## Consignes
1: Pour chacune des affirmations (a), (b) et (c), indiquez si elle concorde avec l'extrait sur le 150e anniversaire de la Confédération. Répondez par oui ou par non en citant mot pour mot les termes de l'extrait qui tranchent.
(a) L'année 2017 a commencé par la tuerie de six musulmans dans une mosquée.
(b) Selon Denis Perreaux, le discours de 2017 suit un fil narratif universel.
(c) La caricature dont se souvient Denis Perreaux portait sur le 125e anniversaire de la Confédération.
2: Reproduisez sans changement le passage de l'extrait sur le 150e anniversaire de la Confédération qui va de « Par Jean-Pierre DUBÉ » jusqu'à « victimes de violence. » inclus.
3: Répondez brièvement à ces questions sur l'extrait consacré au 150e anniversaire de la Confédération.
(a) Qui signe l'article ?
(b) Quelle bouteille a-t-on pu acheter avec « Canada 150 » écrit dessus ?
(c) De quelles couleurs était la caricature de 1967, d'après Denis Perreaux ?

## Extrait de page
___

Après les défilés, les spectacles, les consultations et conférences ainsi que les démarches de réconciliation et les excuses officielles, quel est l’état d’esprit des Canadiens à la fin de l’année du 150e anniversaire de la Confédération canadienne?

Par Jean-Pierre DUBÉ (Francopresse)

Pour certains observateurs, le triomphalisme est difficile : 2017 a débuté avec la tuerie de six musulmans dans une mosquée et encore des Autochtones, des femmes et des minorités sexuelles sont quotidiennement victimes de violence.

Denis Perreaux se souvient d’une caricature sur le 100e de la Confédération en 1967. « C’était la GRC, tout était en rouge et blanc, très ordonné. Tandis qu’en 2017, c’est le chaos total. On a pu acheter une bouteille de Gibson’s (Whiskey) avec le Canada 150 écrit dessus. Mais en termes de discours, il n’y a pas de fil narratif universel. »

___

## Données
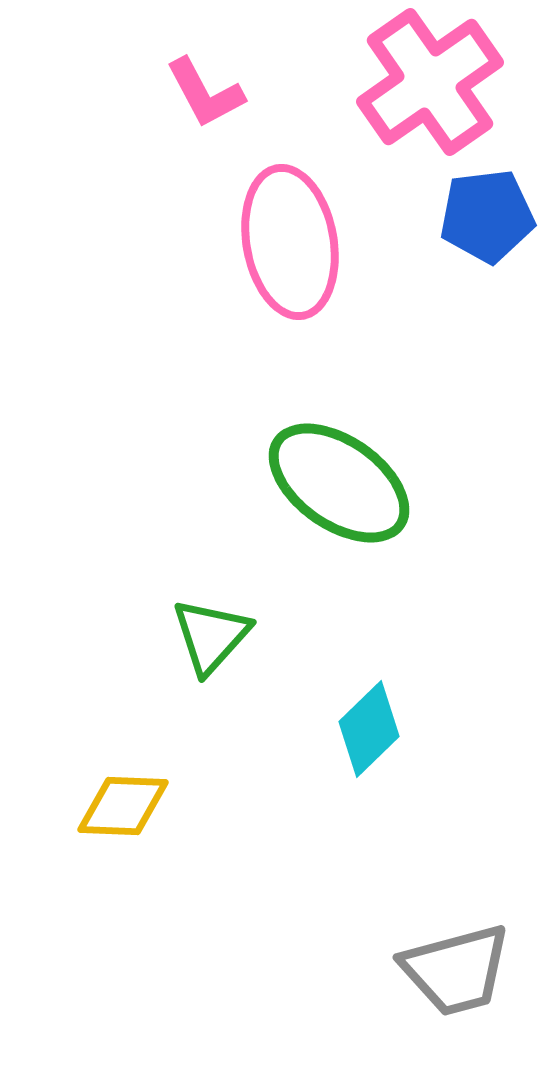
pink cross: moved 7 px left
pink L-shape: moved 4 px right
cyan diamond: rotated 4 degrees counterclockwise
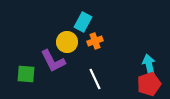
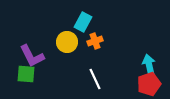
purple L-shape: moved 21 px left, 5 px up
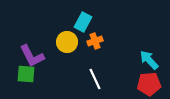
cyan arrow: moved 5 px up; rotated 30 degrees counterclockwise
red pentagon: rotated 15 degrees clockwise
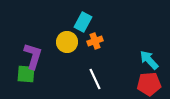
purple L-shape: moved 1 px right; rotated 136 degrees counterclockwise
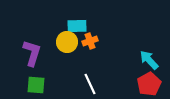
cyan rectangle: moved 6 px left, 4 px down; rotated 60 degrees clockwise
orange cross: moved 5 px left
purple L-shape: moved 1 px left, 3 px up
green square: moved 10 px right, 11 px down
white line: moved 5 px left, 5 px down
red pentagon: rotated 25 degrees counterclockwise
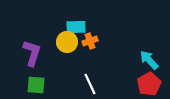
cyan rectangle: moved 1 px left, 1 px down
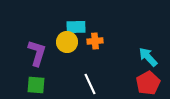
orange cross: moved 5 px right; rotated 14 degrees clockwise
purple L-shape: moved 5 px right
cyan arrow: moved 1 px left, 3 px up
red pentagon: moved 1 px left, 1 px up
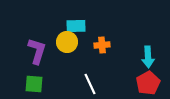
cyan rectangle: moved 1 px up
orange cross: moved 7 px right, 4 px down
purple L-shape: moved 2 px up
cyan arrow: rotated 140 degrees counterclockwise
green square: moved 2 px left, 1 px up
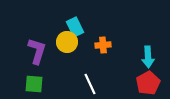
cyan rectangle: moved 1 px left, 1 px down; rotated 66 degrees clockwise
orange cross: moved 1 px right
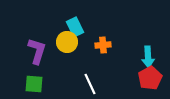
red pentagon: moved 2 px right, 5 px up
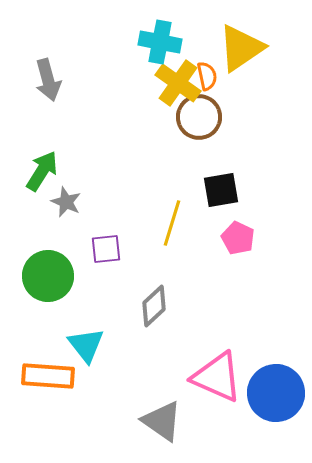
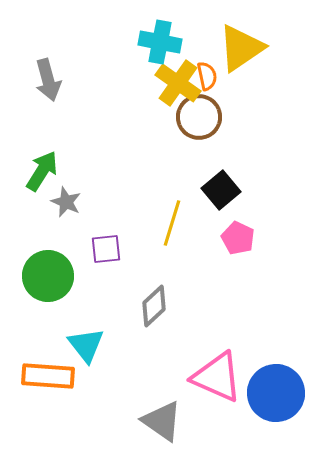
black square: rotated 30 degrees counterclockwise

___

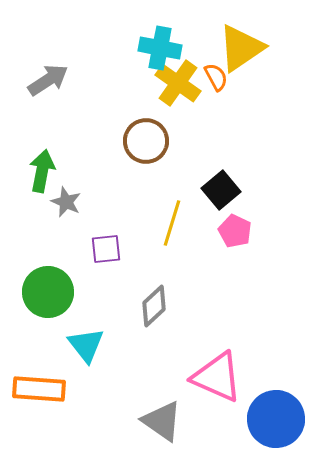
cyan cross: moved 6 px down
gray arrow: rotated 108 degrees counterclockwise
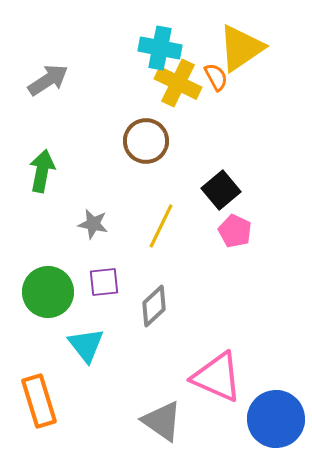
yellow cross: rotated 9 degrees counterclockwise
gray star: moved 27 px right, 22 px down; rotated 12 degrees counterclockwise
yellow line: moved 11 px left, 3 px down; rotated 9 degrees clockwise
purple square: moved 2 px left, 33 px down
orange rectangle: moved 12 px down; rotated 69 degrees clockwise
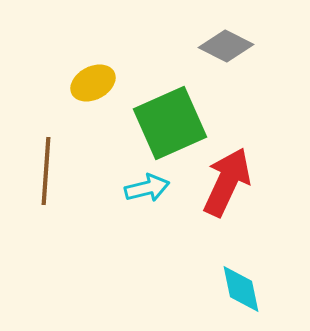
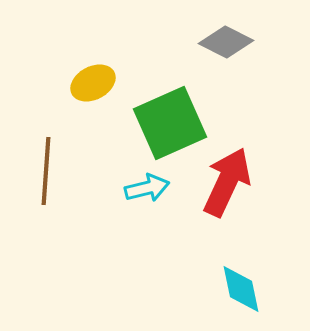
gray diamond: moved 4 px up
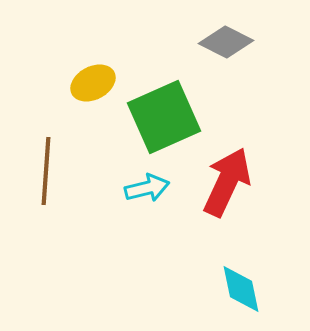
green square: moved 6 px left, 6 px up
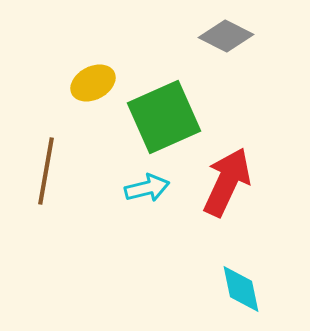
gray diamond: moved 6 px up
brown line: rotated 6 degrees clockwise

___

## Réponses
1:
(a) Oui : « 2017 a débuté avec la tuerie de six musulmans dans une mosquée »
(b) Non : « il n’y a pas de fil narratif universel »
(c) Non : « une caricature sur le 100e de la Confédération en 1967 »

2:
Par Jean-Pierre DUBÉ (Francopresse)

Pour certains observateurs, le triomphalisme est difficile : 2017 a débuté avec la tuerie de six musulmans dans une mosquée et encore des Autochtones, des femmes et des minorités sexuelles sont quotidiennement victimes de violence.

3:
(a) Jean-Pierre DUBÉ (Francopresse)
(b) Une bouteille de Gibson’s (Whiskey)
(c) Rouge et blanc